__Data shown__:
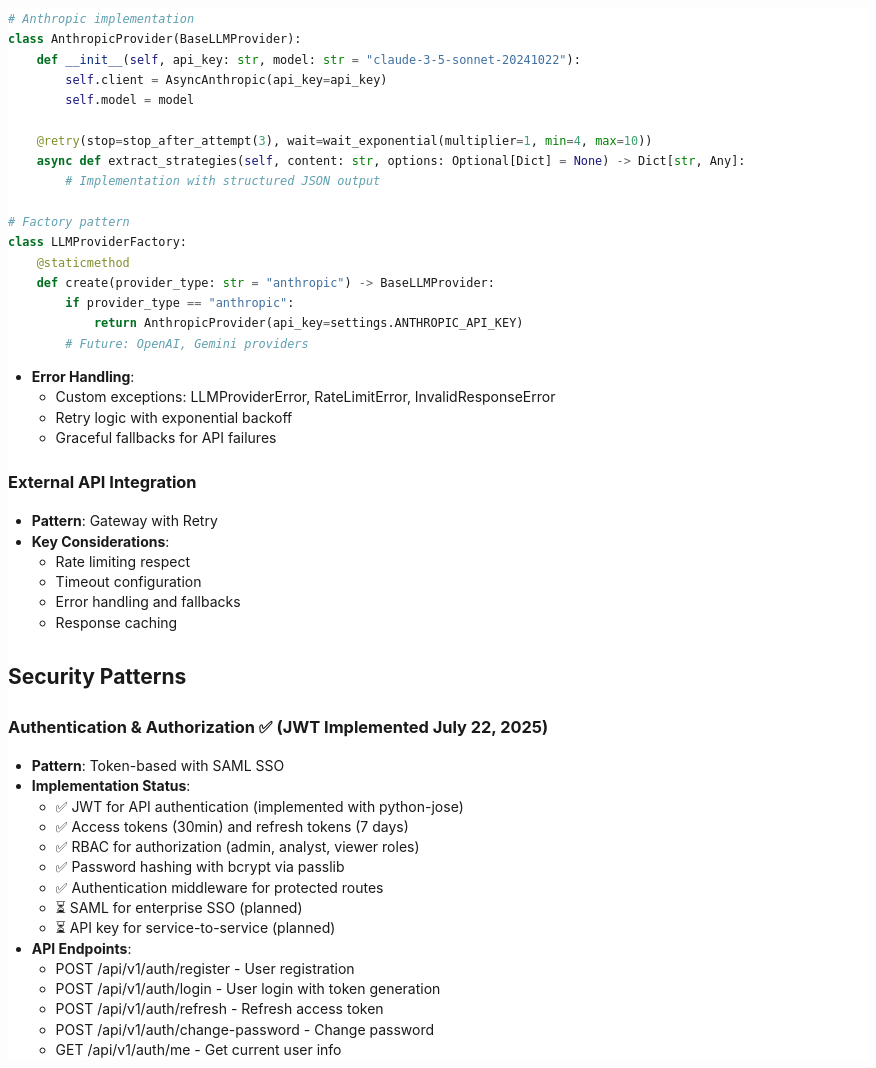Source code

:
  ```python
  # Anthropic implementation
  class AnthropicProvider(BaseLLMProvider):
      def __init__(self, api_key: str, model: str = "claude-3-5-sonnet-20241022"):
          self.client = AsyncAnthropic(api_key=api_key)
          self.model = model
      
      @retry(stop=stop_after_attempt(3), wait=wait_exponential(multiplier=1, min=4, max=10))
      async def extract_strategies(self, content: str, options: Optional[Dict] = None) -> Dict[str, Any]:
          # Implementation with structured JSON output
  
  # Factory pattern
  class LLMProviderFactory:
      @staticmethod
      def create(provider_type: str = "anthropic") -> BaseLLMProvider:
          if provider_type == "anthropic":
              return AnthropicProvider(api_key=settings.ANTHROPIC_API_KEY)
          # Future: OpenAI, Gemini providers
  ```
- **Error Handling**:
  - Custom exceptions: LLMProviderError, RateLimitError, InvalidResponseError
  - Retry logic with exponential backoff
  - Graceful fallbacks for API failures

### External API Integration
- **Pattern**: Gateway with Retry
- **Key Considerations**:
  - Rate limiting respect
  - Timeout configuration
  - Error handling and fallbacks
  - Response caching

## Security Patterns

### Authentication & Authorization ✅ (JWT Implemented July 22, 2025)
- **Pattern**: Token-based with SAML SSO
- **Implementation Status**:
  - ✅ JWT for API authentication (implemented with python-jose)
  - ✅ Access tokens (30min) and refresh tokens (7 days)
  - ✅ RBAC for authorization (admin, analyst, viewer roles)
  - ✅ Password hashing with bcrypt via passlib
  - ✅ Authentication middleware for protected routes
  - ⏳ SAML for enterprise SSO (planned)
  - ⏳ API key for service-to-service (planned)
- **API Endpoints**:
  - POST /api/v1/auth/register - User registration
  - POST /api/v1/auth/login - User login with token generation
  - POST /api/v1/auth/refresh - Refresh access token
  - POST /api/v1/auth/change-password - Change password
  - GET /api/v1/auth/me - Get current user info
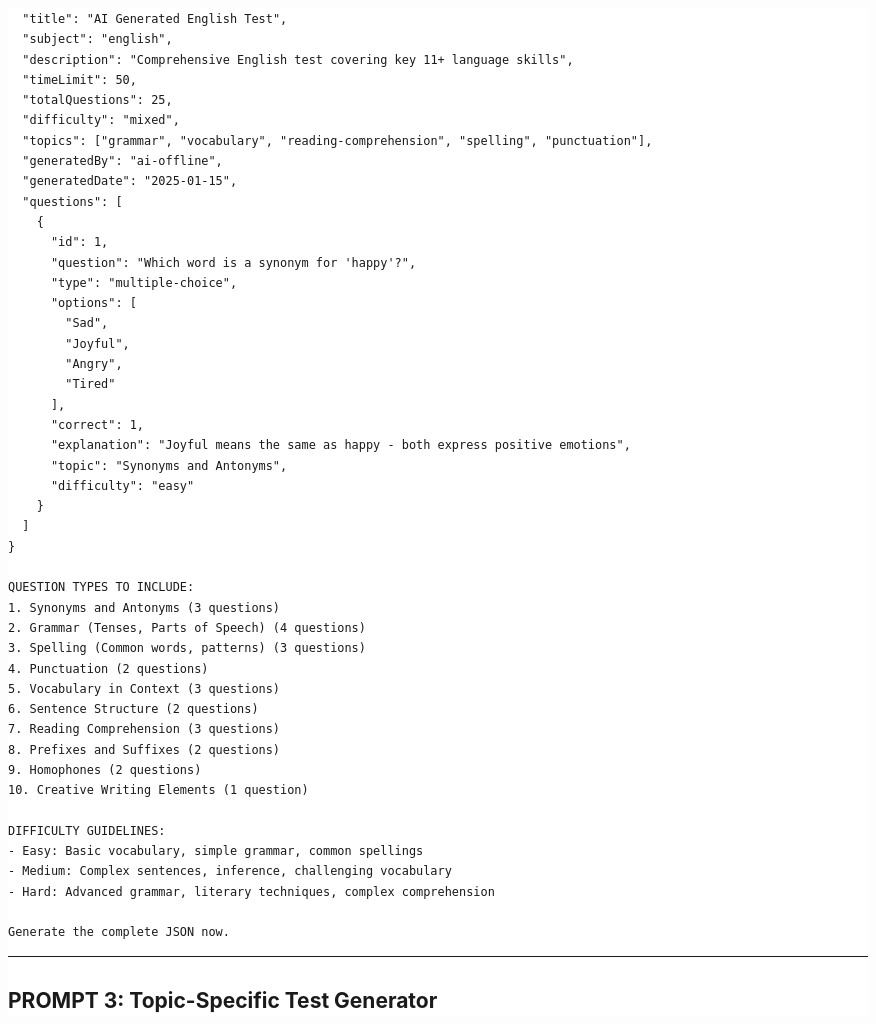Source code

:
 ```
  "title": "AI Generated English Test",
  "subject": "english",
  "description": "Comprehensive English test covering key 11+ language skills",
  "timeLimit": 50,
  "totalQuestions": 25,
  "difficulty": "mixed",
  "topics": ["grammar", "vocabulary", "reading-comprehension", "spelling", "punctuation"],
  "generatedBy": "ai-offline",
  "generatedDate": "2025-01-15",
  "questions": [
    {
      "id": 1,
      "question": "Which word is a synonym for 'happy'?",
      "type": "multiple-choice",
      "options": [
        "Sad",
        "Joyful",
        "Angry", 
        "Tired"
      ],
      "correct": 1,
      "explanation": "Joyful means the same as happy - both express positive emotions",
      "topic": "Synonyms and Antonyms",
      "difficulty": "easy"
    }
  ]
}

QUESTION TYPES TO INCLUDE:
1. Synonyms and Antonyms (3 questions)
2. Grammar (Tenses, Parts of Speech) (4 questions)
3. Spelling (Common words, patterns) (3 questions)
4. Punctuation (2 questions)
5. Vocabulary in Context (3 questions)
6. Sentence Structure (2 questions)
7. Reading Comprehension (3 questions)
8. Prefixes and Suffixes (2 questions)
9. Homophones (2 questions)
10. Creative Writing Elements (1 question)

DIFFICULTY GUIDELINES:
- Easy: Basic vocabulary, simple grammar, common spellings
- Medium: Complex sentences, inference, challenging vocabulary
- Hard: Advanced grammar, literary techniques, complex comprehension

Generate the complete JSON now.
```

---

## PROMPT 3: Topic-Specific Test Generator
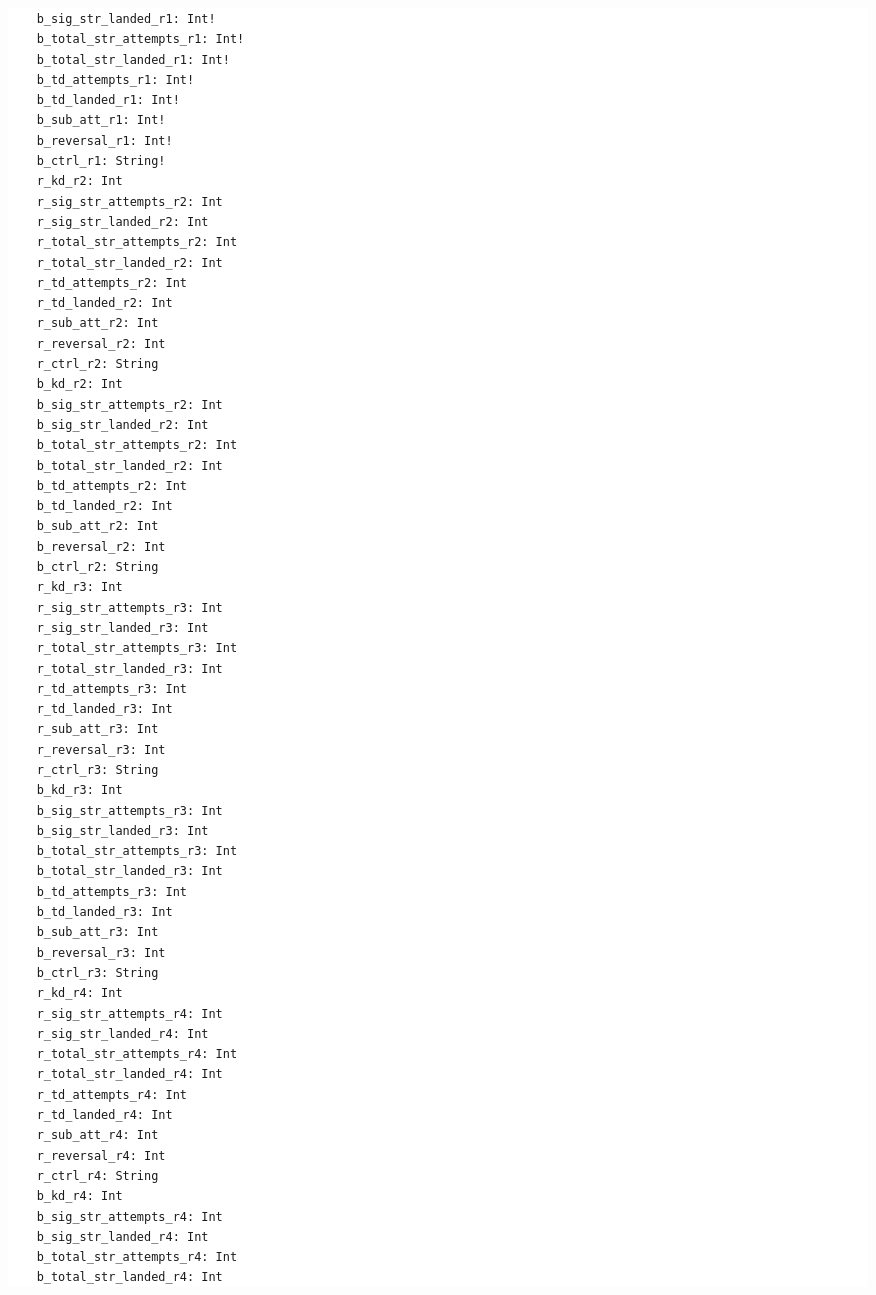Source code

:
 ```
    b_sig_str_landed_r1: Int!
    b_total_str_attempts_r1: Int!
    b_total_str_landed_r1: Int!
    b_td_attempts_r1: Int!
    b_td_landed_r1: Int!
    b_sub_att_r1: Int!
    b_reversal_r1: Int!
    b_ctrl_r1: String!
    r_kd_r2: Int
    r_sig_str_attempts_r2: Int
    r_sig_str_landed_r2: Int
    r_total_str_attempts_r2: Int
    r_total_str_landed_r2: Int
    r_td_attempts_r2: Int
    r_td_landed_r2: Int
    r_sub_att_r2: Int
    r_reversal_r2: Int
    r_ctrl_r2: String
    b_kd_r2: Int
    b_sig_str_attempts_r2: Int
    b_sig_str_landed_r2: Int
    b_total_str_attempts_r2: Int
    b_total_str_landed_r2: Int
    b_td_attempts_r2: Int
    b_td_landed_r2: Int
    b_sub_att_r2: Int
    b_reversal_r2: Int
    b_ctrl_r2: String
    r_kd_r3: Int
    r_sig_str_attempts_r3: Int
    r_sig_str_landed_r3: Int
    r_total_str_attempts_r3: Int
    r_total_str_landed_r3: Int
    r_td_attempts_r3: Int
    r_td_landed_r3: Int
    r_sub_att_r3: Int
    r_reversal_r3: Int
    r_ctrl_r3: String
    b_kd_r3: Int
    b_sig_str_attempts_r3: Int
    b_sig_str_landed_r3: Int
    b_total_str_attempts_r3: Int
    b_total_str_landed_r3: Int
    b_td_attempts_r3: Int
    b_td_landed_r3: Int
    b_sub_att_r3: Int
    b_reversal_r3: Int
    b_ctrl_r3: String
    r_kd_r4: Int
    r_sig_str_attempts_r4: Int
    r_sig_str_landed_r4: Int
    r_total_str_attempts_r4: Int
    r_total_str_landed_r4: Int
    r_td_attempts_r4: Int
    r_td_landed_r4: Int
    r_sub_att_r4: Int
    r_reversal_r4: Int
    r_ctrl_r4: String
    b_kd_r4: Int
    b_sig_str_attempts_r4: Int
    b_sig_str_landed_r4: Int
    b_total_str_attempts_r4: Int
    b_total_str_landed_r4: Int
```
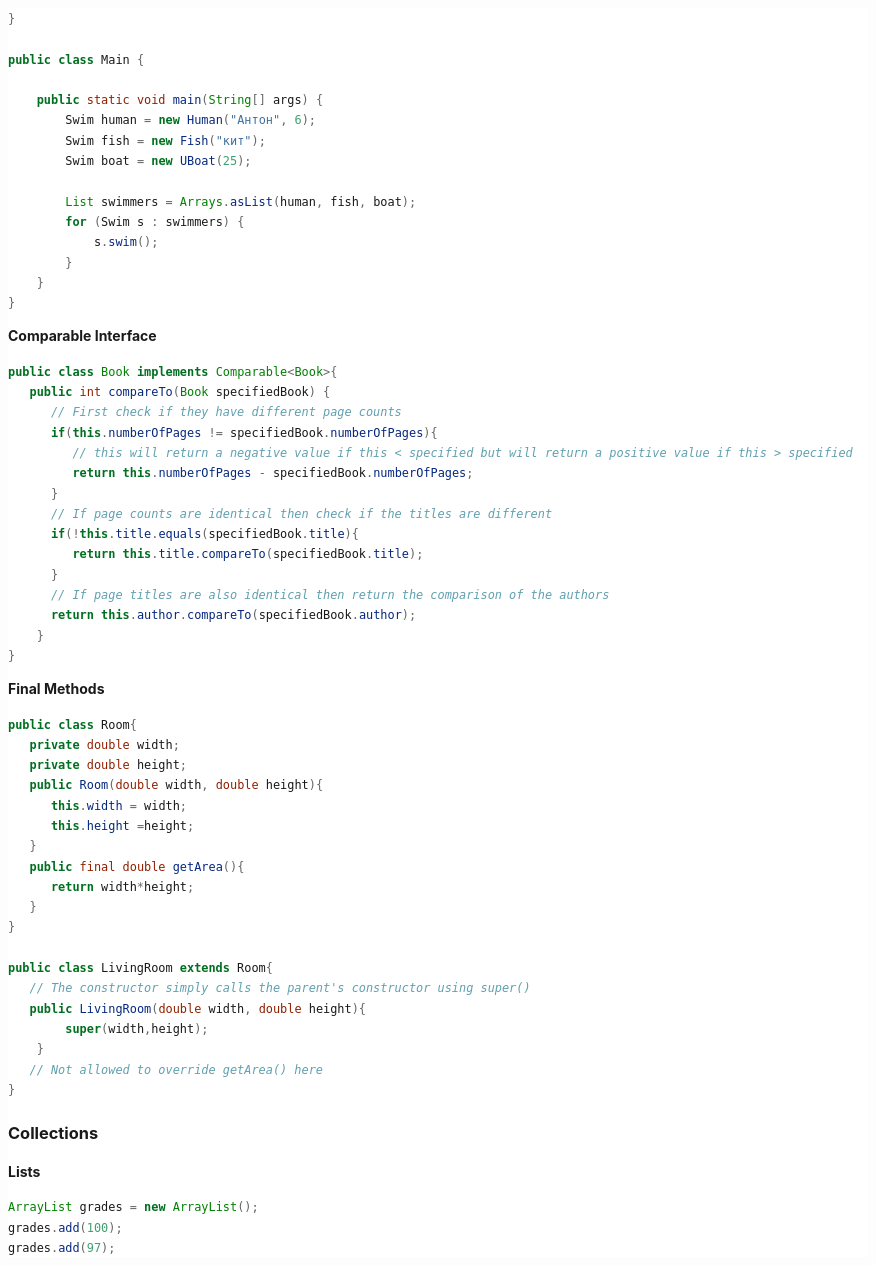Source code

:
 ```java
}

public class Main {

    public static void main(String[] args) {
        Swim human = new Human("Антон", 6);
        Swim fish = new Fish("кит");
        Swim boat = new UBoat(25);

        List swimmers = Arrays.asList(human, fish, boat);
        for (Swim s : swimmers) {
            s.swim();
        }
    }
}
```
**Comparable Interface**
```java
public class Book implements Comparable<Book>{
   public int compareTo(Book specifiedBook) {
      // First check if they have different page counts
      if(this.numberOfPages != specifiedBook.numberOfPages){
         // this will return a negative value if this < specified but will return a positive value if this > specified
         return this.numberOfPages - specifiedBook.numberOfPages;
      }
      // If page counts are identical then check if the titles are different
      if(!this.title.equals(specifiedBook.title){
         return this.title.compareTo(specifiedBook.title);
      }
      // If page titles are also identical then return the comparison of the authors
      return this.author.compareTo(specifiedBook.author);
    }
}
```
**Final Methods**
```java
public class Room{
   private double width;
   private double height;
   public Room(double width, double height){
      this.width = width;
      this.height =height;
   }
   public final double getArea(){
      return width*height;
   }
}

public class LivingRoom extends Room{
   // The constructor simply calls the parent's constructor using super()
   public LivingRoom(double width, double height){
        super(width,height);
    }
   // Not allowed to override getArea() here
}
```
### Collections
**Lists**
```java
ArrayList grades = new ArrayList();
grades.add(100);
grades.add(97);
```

__What you need to do__: Determine, please, how many lines hold "human" in the records, and give that number by itself.

__Written response__: 2